The mysterious 36.5-meter (120-foot) diameter hole that surfaced in late July has provoked the mobilization of local authorities, prompting mining regulator Sernageomin to shut down operations at a nearby mine owned by Canadian company Lundin im belongs to the northern district of Candelaria.
“We will go all the way with consequences, sanctions, not just fines,” Mines Minister Marcela Hernando said in a press release, adding that fines are usually insignificant and the verdict must be “exemplary” for mining companies.
Chilean authorities have not released any details about the investigation into the causes of the sinkhole.

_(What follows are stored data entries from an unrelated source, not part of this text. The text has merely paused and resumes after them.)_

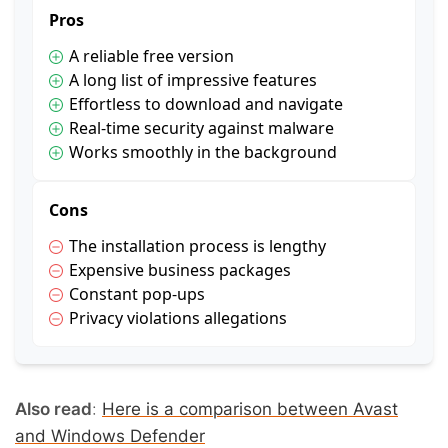
Pros
A reliable free version
A long list of impressive features
Effortless to download and navigate
Real-time security against malware
Works smoothly in the background
Cons
The installation process is lengthy
Expensive business packages
Constant pop-ups
Privacy violations allegations
Also read
:
Here is a comparison between Avast
and Windows Defender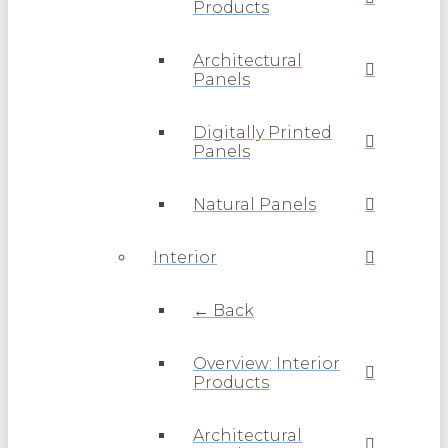
Products
Architectural
Panels
Digitally Printed
Panels
Natural Panels
Interior
← Back
Overview: Interior
Products
Architectural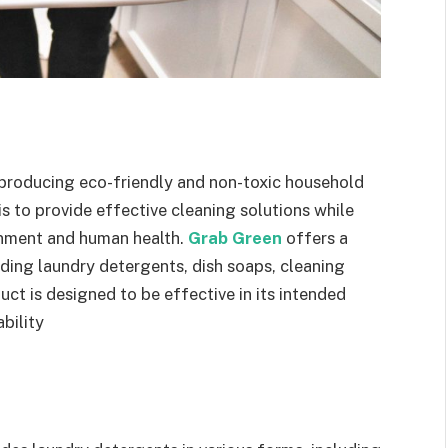
n producing eco-friendly and non-toxic household
is to provide effective cleaning solutions while
onment and human health.
Grab Green
offers a
ding laundry detergents, dish soaps, cleaning
uct is designed to be effective in its intended
bility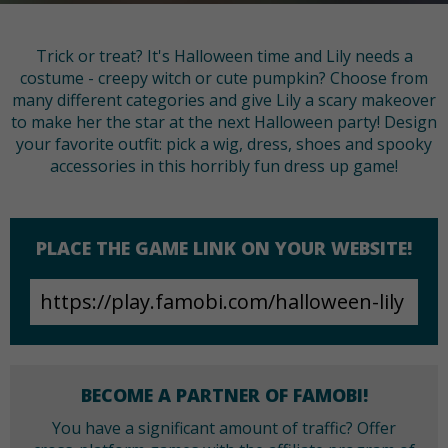
Trick or treat? It's Halloween time and Lily needs a
costume - creepy witch or cute pumpkin? Choose from
many different categories and give Lily a scary makeover
to make her the star at the next Halloween party! Design
your favorite outfit: pick a wig, dress, shoes and spooky
accessories in this horribly fun dress up game!
PLACE THE GAME LINK ON YOUR WEBSITE!
BECOME A PARTNER OF FAMOBI!
You have a significant amount of traffic? Offer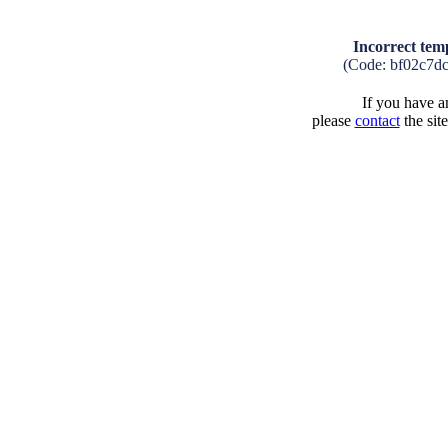
Incorrect tem
(Code: bf02c7d
If you have an
please
contact
the sit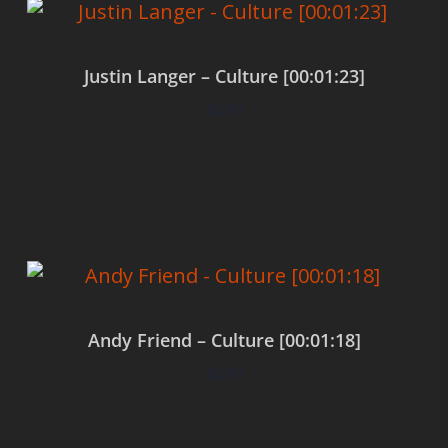
Justin Langer – Culture [00:01:23]
$
0.00
Add to cart
Andy Friend – Culture [00:01:18]
$
0.00
Add to cart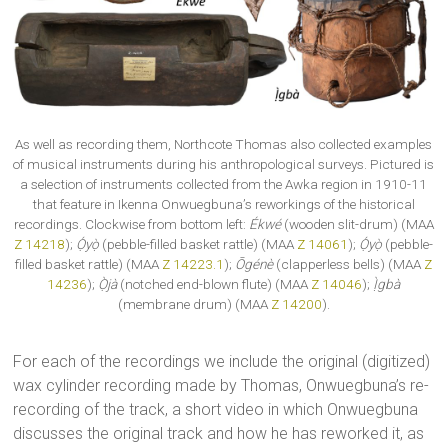
As well as recording them, Northcote Thomas also collected examples
of musical instruments during his anthropological surveys. Pictured is
a selection of instruments collected from the Awka region in 1910-11
that feature in Ikenna Onwuegbuna’s reworkings of the historical
recordings. Clockwise from bottom left:
Ékwé
(wooden slit-drum) (MAA
Z 14218
);
Ọ́yọ̀
(pebble-filled basket rattle) (MAA
Z 14061
);
Ọ́yọ̀
(pebble-
filled basket rattle) (MAA
Z 14223.1
);
Ōgénè
(clapperless bells) (MAA
Z
14236
);
Ọ̀jà
(notched end-blown flute) (MAA
Z 14046
);
Ị̀gbà
(membrane drum) (MAA
Z 14200
).
For each of the recordings we include the original (digitized)
wax cylinder recording made by Thomas, Onwuegbuna’s re-
recording of the track, a short video in which Onwuegbuna
discusses the original track and how he has reworked it, as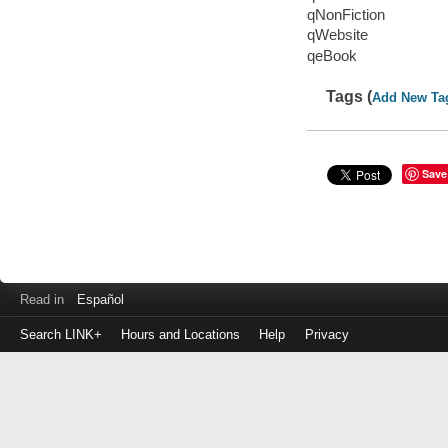
qNonFiction
qWebsite
qeBook
Tags (
Add New Ta
Save
Read in
Español
Search LINK+
Hours and Locations
Help
Privacy
Login
to
make
a
payment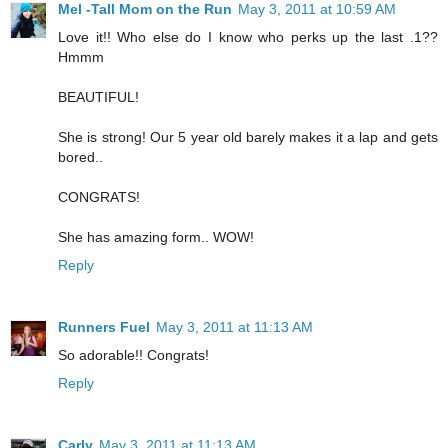
Mel -Tall Mom on the Run
May 3, 2011 at 10:59 AM
Love it!! Who else do I know who perks up the last .1??
Hmmm
BEAUTIFUL!
She is strong! Our 5 year old barely makes it a lap and gets
bored..
CONGRATS!
She has amazing form.. WOW!
Reply
Runners Fuel
May 3, 2011 at 11:13 AM
So adorable!! Congrats!
Reply
Carly
May 3, 2011 at 11:13 AM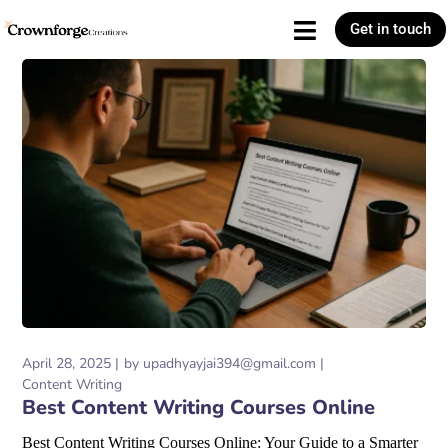
Get in touch
April 28, 2025
by
upadhyayjai394@gmail.com
Content Writing
Best Content Writing Courses Online
Best Content Writing Courses Online: Your Guide to a Smarter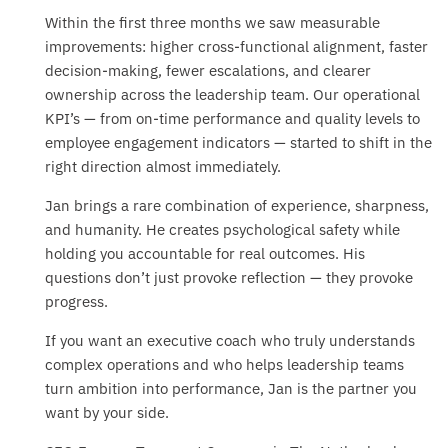
Within the first three months we saw measurable
improvements: higher cross-functional alignment, faster
decision-making, fewer escalations, and clearer
ownership across the leadership team. Our operational
KPI’s — from on-time performance and quality levels to
employee engagement indicators — started to shift in the
right direction almost immediately.
Jan brings a rare combination of experience, sharpness,
and humanity. He creates psychological safety while
holding you accountable for real outcomes. His
questions don’t just provoke reflection — they provoke
progress.
If you want an executive coach who truly understands
complex operations and who helps leadership teams
turn ambition into performance, Jan is the partner you
want by your side.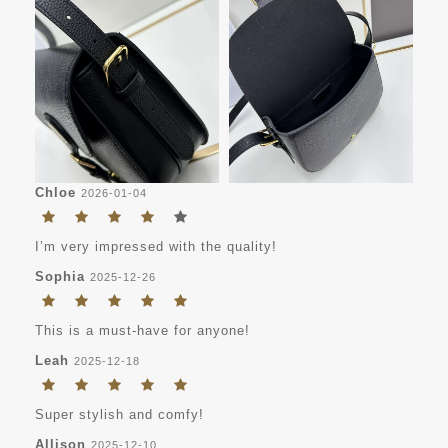
Chloe
2026-01-04
I’m very impressed with the quality!
Sophia
2025-12-26
This is a must-have for anyone!
Leah
2025-12-18
Super stylish and comfy!
Allison
2025-12-10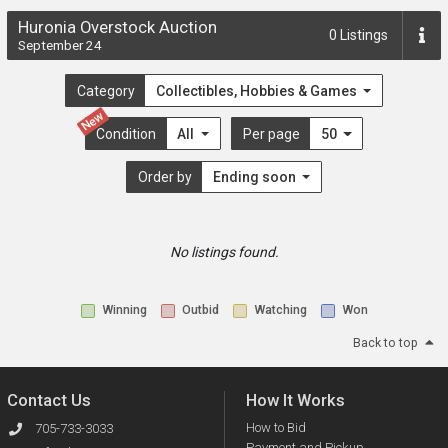
Huronia Overstock Auction
0
Listings
September 24
Category
Collectibles, Hobbies & Games
New
Condition
All
Per page
50
Order by
Ending soon
No listings found.
Winning
Outbid
Watching
Won
Back to top
Contact Us
How It Works
How to Bid
705-733-3033
Payment and Pickup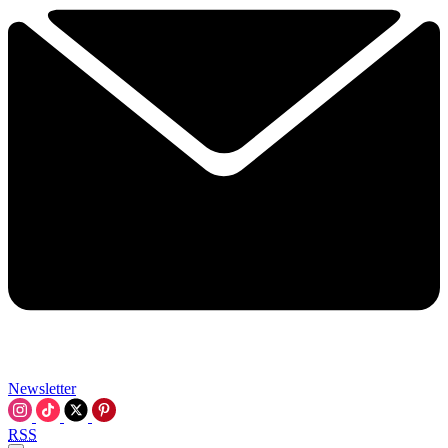
Newsletter
RSS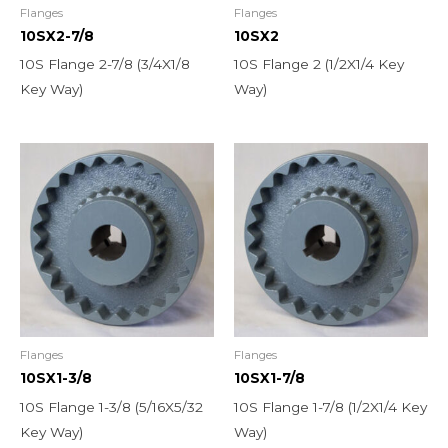
Flanges
Flanges
10SX2-7/8
10SX2
10S Flange 2-7/8 (3/4X1/8
10S Flange 2 (1/2X1/4 Key
Key Way)
Way)
Flanges
Flanges
10SX1-3/8
10SX1-7/8
10S Flange 1-3/8 (5/16X5/32
10S Flange 1-7/8 (1/2X1/4 Key
Key Way)
Way)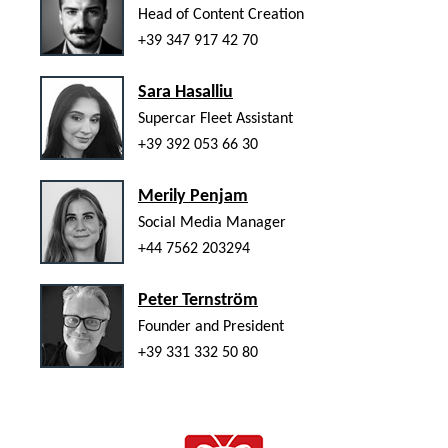
Head of Content Creation
+39 347 917 42 70
Sara Hasalliu
Supercar Fleet Assistant
+39 392 053 66 30
Merily Penjam
Social Media Manager
+44 7562 203294
Peter Ternström
Founder and President
+39 331 332 50 80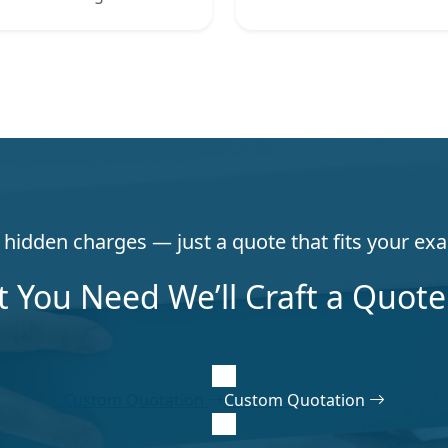
hidden charges — just a quote that fits your exa
t You Need We’ll Craft a Quote 
Custom Quotation
Custom Quotation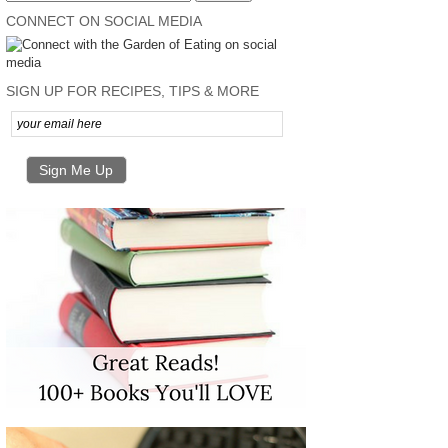
CONNECT ON SOCIAL MEDIA
SIGN UP FOR RECIPES, TIPS & MORE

Local and foreign media showed various aerial photos of the huge hole in a field near the Lundin mine, some 665 kilometers (413 miles) north of the Chilean capital. Originally, near the town of Tierra Amarilla, the hole was about 25 meters (82 ft) in diameter, with water visible at the bottom.
The Canadian company owns 80% of the property, while the remaining 20% is owned by Japan’s Sumitomo Metal Mining Co Ltd and Sumitomo Corp.
The minister added that while the country’s Mining Inspectorate conducted an inspection in the area in July, it was unable to identify “overexploitation”.
“It also makes us think we need to reformulate our inspection processes,” she said.
In a statement, Lundin said the overexploitation mentioned by the minister had been duly reported.
“We would like to emphasize that this hypothesis, as reported by Sernageomin, has not been determined as a direct cause of the sinkhole to date. The hydrogeological and mining studies will provide the answers we are looking for today,” said Lundin.
“Various events that may have caused the sinkhole are being investigated, including the unusual rainfall recorded in July, which is relevant,” Lundin added.